#### ÜBUNGSAUFGABEN:
- 1) Beantworten Sie folgende Fragen zum Textauszug:
(a) Welche Behörde deckte den Schwindel von Theranos auf?
(b) Worüber könnten manipulierte Aufnahmen laut Gaycken etwa gemacht werden?
(c) Welcher TV-Sender unterstützt CNN in der Klage gegen das Weiße Haus?
- 2) Schreiben Sie den Teil des Textauszugs zwischen „In schlechter Erinnerung“ und „ganz neuen Nährboden.“ ab, beide Stellen eingeschlossen.
- 3) Erklären Sie in ein bis drei Sätzen anhand des Textauszugs, warum deutsche Unternehmen nach Gayckens Warnung nicht darauf vertrauen sollten, dass soziale Medien zügig gegen Falschmeldungen vorgehen.

#### TEXTAUSZUG:
=====
In schlechter Erinnerung ist noch das amerikanische Biotech-Start-up Theranos, das mithilfe irreführender Bild- und Tonaufnahmen seine Investoren hinters Licht führte. Auch wenn die US-Börsenaufsicht SEC den Schwindel später aufdeckte, eine Kultur des „fake it until you make it“ bekommt durch die Manipulationsmöglichkeiten der neuen Technologien einen ganz neuen Nährboden.

Gefahr für Unternehmen

„Schon heute lässt sich mit relativ einfachen Mitteln die Reputation eines Unternehmens beeinflussen“, sagt Digital-Forscher Gaycken. Das gelte im Positiven wie im Negativen – „etwa durch manipulierte Aufnahmen über vermeintliche Umweltverschmutzungen“. Darauf, dass soziale Medien wie Facebook zügig gegen die Verbreitung solcher Falschmeldungen vorgehen, sollten die deutschen Unternehmen nicht vertrauen, warnt Gaycken. „Im Zweifel interessieren sich die großen Internetplattformen nicht für die Reputationsängste deutscher Firmen.“

Nach Meinung der Experten sind weder Unternehmen noch der Staat bislang auf die Risiken durch Fake-Videos vorbereitet. „Aktuell sehen wir, dass Institutionen und Politik, zum Teil auch Medien noch keinen allzu konstruktiven Umgang mit den ‚herkömmlichen‘ Falschmeldungen und mit Fake-Fotos und -Videos gefunden haben“, sagt Schwarz. Eric Schmidt, langjähriger Chairman von Google, glaubt ohnehin, dass die neuen Technologien selbst das Problem von „Deep Fakes“ lösen können: „Künstliche Intelligenz kann dabei helfen, gefälschte Videos aufzuspüren und aus dem Netz zu nehmen.“

Trump vs. CNN

Der Vorfall im Weißen Haus hat jedenfalls dazu geführt, dass CNN-Journalist Acosta zum Held der sozialen Medien geworden ist. Selbst der Trump-nahe TV-Sender Fox unterstützt nun den Konkurrenten in dessen Klage gegen das Weiße Haus. CNN drängt darauf, dass Acosta der Zugang zum Sitz des US-Präsidenten wieder gestattet wird. Dieser Zugang wird ihm derzeit von Sprecherin Sanders mit Hinweis auf sein Auftreten in der Pressekonferenz verwehrt. Inzwischen rudert das Weiße Haus allerdings zurück und will sich vor Gericht nicht mehr allein auf das dubiose Video stützen. Trumps Anwälte monieren nun, dass der Journalist den Ablauf der Pressekonferenz durch seine Nachfragen gestört habe. Ein Urteil des Gerichts sollte noch am Donnerstag erfolgen.
=====
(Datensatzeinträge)
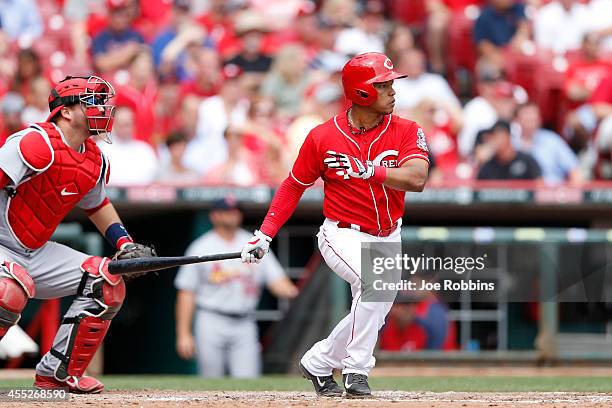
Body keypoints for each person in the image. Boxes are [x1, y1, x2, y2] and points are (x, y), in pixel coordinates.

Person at [240, 52, 429, 398]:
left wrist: (372, 171)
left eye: (390, 84)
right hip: (341, 232)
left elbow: (417, 178)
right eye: (382, 85)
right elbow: (293, 184)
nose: (392, 91)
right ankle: (357, 369)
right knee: (377, 287)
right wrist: (265, 234)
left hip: (389, 232)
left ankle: (319, 360)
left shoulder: (407, 130)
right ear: (360, 92)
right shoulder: (323, 136)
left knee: (375, 304)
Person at [0, 75, 155, 393]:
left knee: (106, 280)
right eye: (94, 102)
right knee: (10, 289)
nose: (104, 109)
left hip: (33, 250)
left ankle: (57, 373)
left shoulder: (93, 159)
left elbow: (97, 205)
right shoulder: (34, 143)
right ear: (66, 111)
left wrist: (125, 243)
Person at [174, 196, 297, 378]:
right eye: (225, 211)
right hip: (211, 319)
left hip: (244, 321)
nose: (231, 215)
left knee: (248, 380)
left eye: (235, 211)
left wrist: (296, 293)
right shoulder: (201, 246)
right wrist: (183, 333)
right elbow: (186, 293)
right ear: (214, 216)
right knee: (210, 382)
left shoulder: (253, 244)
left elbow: (277, 281)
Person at [514, 102, 581, 184]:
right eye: (527, 115)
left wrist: (572, 192)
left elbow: (574, 169)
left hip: (553, 192)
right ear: (516, 120)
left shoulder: (551, 140)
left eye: (534, 115)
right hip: (521, 193)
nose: (531, 117)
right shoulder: (511, 144)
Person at [97, 106, 158, 186]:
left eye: (128, 124)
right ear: (113, 125)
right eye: (121, 125)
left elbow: (152, 176)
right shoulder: (100, 149)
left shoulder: (145, 150)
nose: (125, 129)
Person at [477, 120, 542, 180]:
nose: (496, 141)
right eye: (494, 137)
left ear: (509, 137)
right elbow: (478, 190)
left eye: (499, 137)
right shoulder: (488, 166)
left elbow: (540, 186)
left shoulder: (527, 160)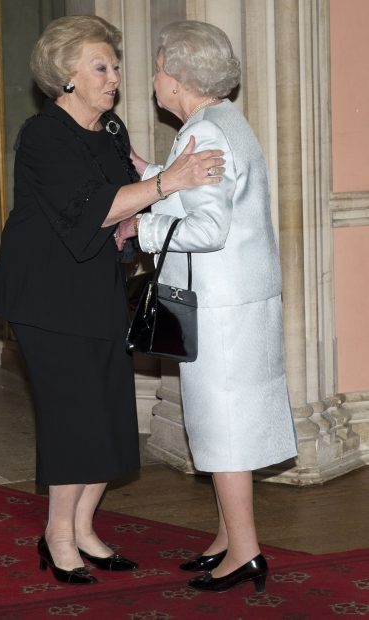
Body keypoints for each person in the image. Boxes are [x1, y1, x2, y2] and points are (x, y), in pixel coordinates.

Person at [0, 15, 225, 586]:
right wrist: (172, 183)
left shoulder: (110, 129)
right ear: (66, 77)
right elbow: (95, 206)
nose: (114, 77)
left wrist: (159, 193)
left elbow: (130, 196)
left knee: (110, 415)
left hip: (94, 289)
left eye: (115, 66)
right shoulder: (44, 136)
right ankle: (57, 536)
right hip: (45, 297)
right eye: (100, 67)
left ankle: (86, 528)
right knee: (75, 419)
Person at [117, 20, 298, 594]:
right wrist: (152, 173)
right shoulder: (221, 121)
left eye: (157, 66)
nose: (151, 79)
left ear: (177, 74)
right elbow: (206, 197)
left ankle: (245, 553)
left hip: (221, 309)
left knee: (223, 430)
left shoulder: (207, 133)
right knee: (229, 425)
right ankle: (226, 538)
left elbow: (210, 227)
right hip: (238, 300)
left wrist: (140, 227)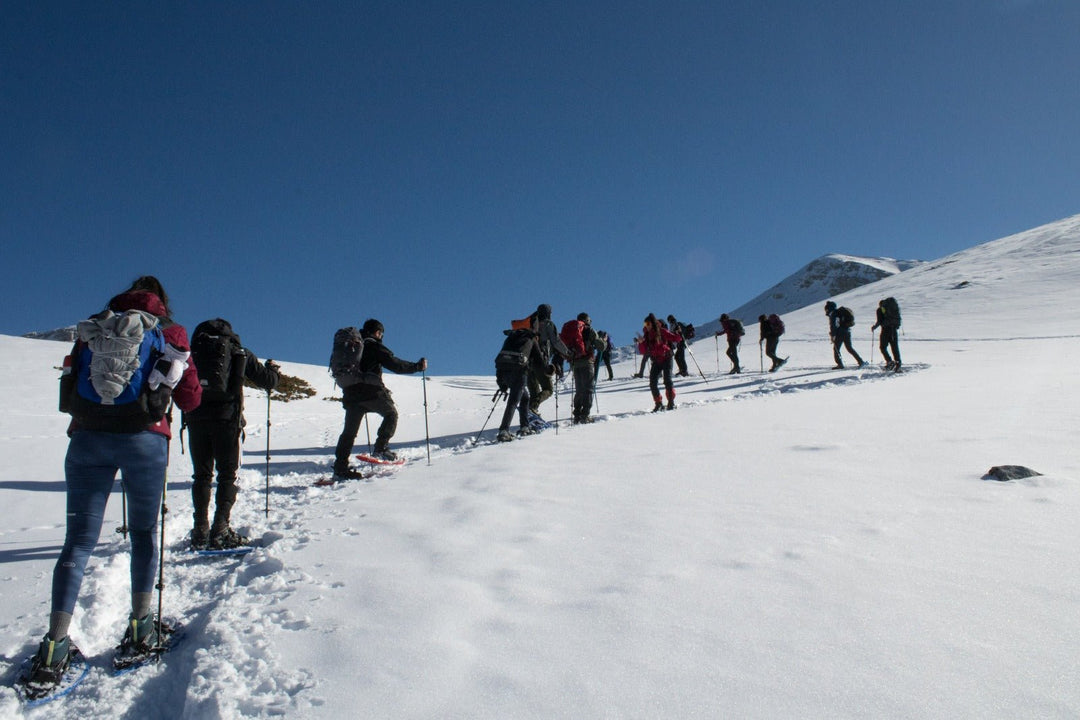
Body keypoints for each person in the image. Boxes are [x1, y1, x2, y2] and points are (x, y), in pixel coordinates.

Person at [25, 276, 202, 692]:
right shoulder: (169, 332)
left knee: (78, 541)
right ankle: (141, 629)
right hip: (145, 440)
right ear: (162, 301)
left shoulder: (96, 324)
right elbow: (191, 397)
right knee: (143, 533)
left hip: (87, 438)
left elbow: (72, 385)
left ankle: (54, 648)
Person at [183, 318, 280, 550]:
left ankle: (200, 530)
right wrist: (273, 371)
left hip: (196, 416)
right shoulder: (239, 352)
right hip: (227, 418)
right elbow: (268, 381)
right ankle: (220, 528)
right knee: (227, 474)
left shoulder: (192, 352)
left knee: (201, 475)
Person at [333, 319, 426, 478]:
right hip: (371, 392)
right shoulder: (373, 346)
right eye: (380, 333)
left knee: (349, 432)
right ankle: (381, 449)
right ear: (377, 332)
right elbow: (395, 364)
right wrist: (417, 367)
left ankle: (340, 467)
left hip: (351, 394)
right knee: (391, 414)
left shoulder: (352, 346)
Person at [494, 323, 545, 442]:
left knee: (525, 397)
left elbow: (502, 358)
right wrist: (549, 370)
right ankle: (504, 430)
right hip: (519, 372)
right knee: (514, 400)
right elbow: (539, 362)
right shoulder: (531, 338)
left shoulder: (511, 338)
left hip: (503, 370)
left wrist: (501, 383)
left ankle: (524, 427)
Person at [526, 304, 570, 419]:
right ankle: (532, 408)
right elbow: (556, 341)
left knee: (534, 392)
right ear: (548, 313)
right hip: (540, 361)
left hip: (526, 362)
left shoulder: (529, 324)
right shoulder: (548, 324)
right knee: (548, 389)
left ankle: (529, 417)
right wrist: (568, 353)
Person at [561, 312, 605, 424]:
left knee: (579, 389)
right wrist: (603, 340)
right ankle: (585, 415)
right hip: (587, 362)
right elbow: (601, 346)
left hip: (575, 363)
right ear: (587, 320)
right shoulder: (589, 330)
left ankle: (577, 414)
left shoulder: (573, 329)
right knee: (588, 389)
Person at [639, 313, 682, 411]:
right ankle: (658, 403)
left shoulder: (661, 331)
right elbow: (643, 351)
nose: (646, 326)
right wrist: (641, 343)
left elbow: (675, 338)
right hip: (656, 360)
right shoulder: (646, 336)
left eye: (647, 324)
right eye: (645, 324)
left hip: (667, 357)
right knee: (652, 382)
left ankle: (671, 402)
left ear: (652, 323)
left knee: (667, 380)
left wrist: (678, 333)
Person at [824, 301, 864, 369]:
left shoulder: (833, 314)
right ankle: (860, 361)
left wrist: (833, 334)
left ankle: (840, 364)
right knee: (849, 348)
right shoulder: (839, 313)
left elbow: (834, 325)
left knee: (836, 349)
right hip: (847, 331)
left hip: (840, 333)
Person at [871, 297, 902, 372]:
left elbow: (879, 321)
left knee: (882, 347)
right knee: (894, 347)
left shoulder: (880, 309)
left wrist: (874, 327)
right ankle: (898, 364)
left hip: (885, 330)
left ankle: (890, 362)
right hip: (893, 330)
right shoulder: (894, 309)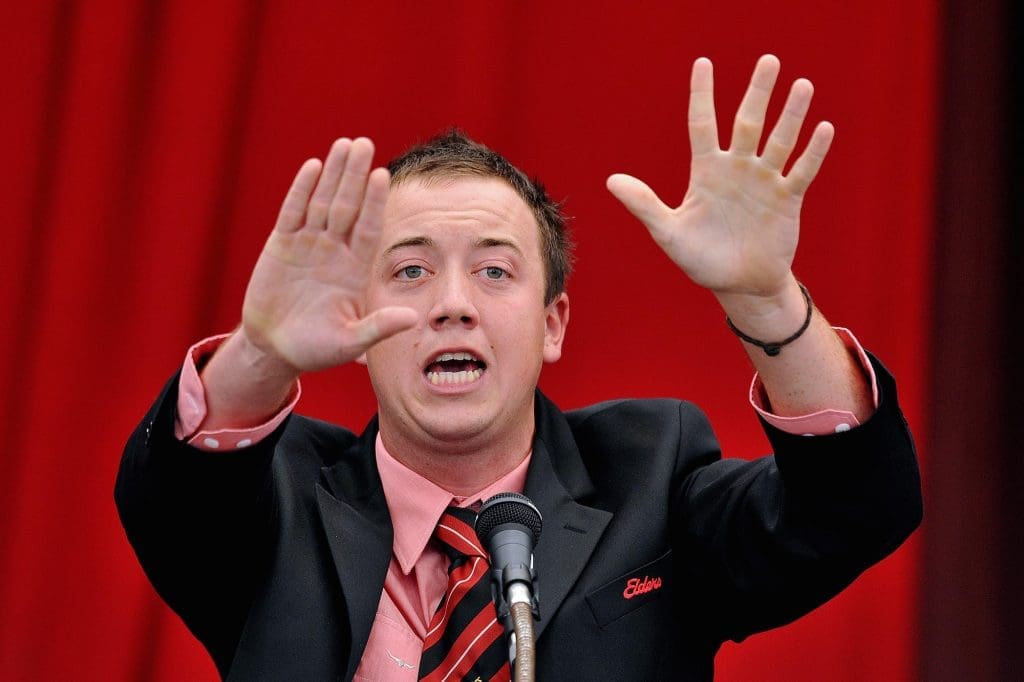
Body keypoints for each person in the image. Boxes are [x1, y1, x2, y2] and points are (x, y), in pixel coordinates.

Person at [116, 55, 921, 681]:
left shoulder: (650, 474)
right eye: (409, 271)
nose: (453, 304)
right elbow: (176, 497)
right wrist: (260, 353)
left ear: (552, 324)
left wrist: (765, 300)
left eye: (495, 271)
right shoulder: (280, 499)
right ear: (356, 327)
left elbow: (853, 510)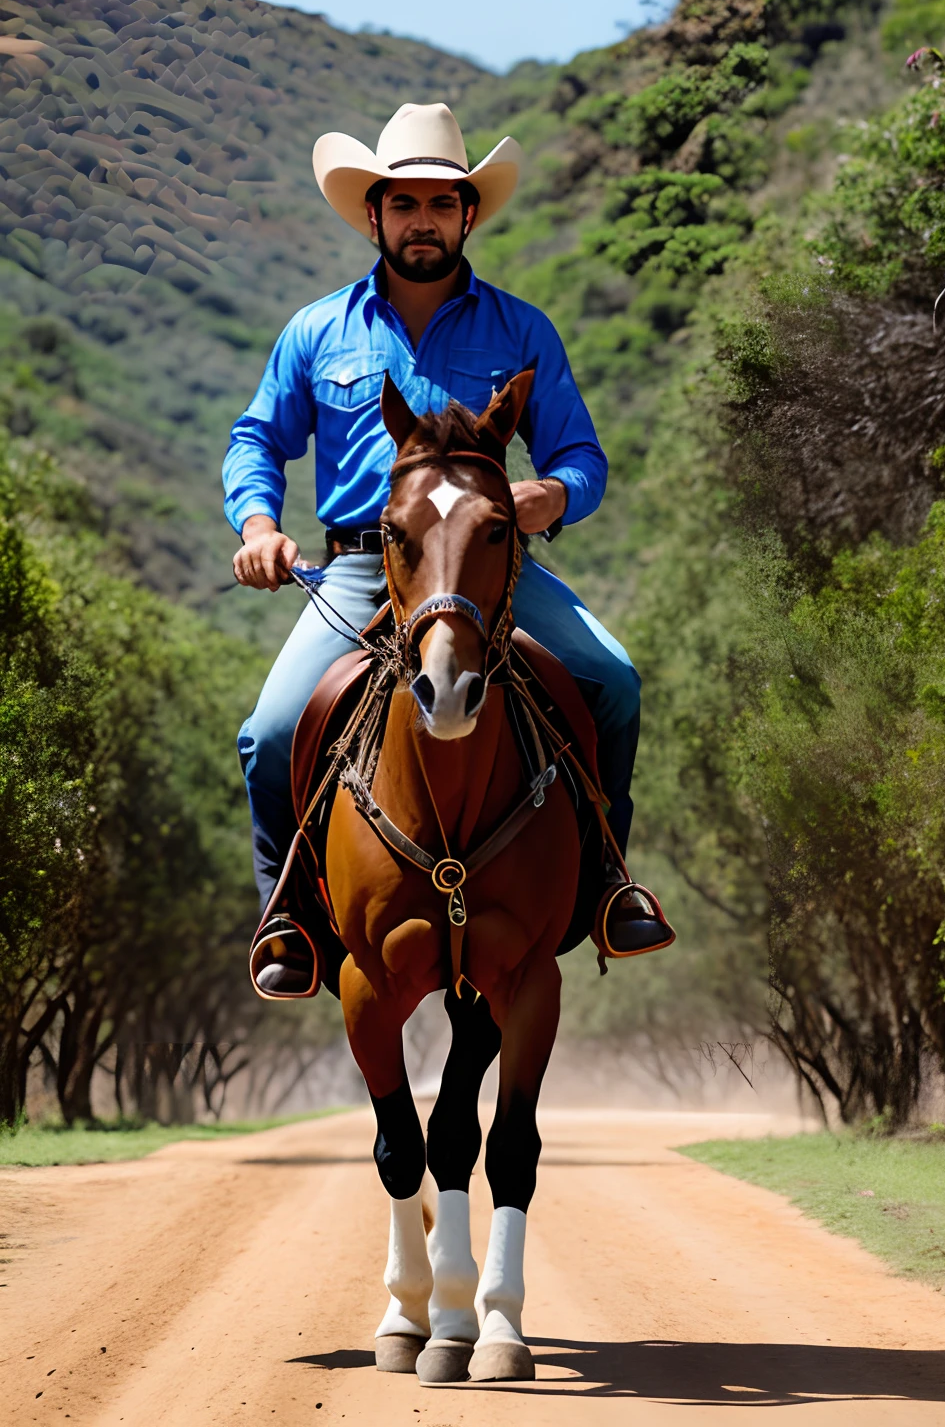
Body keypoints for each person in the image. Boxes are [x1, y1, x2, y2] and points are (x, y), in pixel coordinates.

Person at [224, 102, 670, 984]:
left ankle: (609, 885)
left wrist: (552, 494)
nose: (421, 221)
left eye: (440, 203)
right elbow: (255, 441)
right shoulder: (316, 331)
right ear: (374, 214)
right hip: (361, 566)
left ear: (468, 215)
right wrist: (261, 526)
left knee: (613, 680)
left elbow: (581, 453)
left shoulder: (523, 329)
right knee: (269, 731)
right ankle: (288, 919)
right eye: (404, 204)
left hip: (488, 566)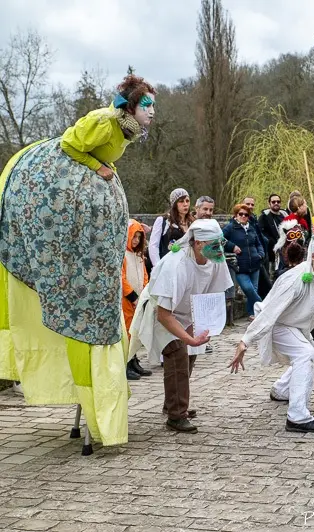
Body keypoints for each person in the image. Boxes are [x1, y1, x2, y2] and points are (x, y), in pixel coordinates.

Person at [0, 74, 156, 448]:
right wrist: (94, 165)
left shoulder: (127, 129)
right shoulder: (104, 120)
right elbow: (71, 142)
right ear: (132, 105)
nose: (152, 113)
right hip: (56, 170)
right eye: (148, 105)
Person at [228, 234, 314, 433]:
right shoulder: (295, 279)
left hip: (297, 327)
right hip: (279, 325)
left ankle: (281, 390)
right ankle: (297, 417)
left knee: (311, 356)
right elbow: (269, 312)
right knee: (305, 355)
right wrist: (245, 341)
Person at [129, 220, 233, 433]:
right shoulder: (176, 265)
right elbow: (164, 315)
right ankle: (176, 415)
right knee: (177, 352)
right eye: (215, 245)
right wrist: (188, 338)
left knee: (191, 355)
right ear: (198, 244)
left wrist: (205, 328)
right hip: (161, 312)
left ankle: (173, 402)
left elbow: (212, 297)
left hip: (189, 313)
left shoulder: (216, 260)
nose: (220, 250)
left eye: (221, 243)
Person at [223, 204, 265, 320]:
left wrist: (260, 254)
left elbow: (258, 243)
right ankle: (264, 308)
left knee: (254, 289)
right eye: (240, 214)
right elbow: (220, 239)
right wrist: (232, 247)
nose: (243, 216)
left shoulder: (251, 228)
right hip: (240, 265)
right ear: (236, 215)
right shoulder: (230, 228)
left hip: (255, 264)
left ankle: (253, 314)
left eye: (246, 215)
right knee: (248, 288)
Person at [123, 220, 152, 380]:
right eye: (134, 236)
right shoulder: (123, 255)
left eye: (139, 237)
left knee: (137, 331)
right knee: (128, 331)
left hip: (139, 298)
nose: (136, 240)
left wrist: (145, 292)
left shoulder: (139, 256)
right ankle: (126, 362)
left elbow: (145, 275)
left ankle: (134, 359)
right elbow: (121, 278)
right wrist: (132, 296)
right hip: (127, 300)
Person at [151, 189, 195, 266]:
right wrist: (157, 266)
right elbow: (153, 246)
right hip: (168, 266)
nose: (185, 204)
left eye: (187, 201)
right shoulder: (163, 221)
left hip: (188, 266)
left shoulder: (193, 222)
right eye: (181, 201)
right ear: (174, 204)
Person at [258, 193, 288, 274]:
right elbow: (261, 234)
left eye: (278, 202)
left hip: (285, 252)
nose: (276, 203)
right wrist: (274, 244)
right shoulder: (264, 217)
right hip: (271, 254)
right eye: (273, 202)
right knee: (272, 275)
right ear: (269, 203)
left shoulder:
=====
#### LÖSUNGEN:
- 1)
(a) Die US-Börsenaufsicht SEC.
(b) Über vermeintliche Umweltverschmutzungen.
(c) Der Sender Fox.

- 2)
In schlechter Erinnerung ist noch das amerikanische Biotech-Start-up Theranos, das mithilfe irreführender Bild- und Tonaufnahmen seine Investoren hinters Licht führte. Auch wenn die US-Börsenaufsicht SEC den Schwindel später aufdeckte, eine Kultur des „fake it until you make it“ bekommt durch die Manipulationsmöglichkeiten der neuen Technologien einen ganz neuen Nährboden.

- 3) Laut Gaycken interessieren sich die großen Internetplattformen im Zweifel nicht für die Reputationsängste deutscher Firmen. Deshalb sollten sich die Unternehmen nicht darauf verlassen, dass Plattformen wie Facebook die Verbreitung solcher Falschmeldungen schnell unterbinden.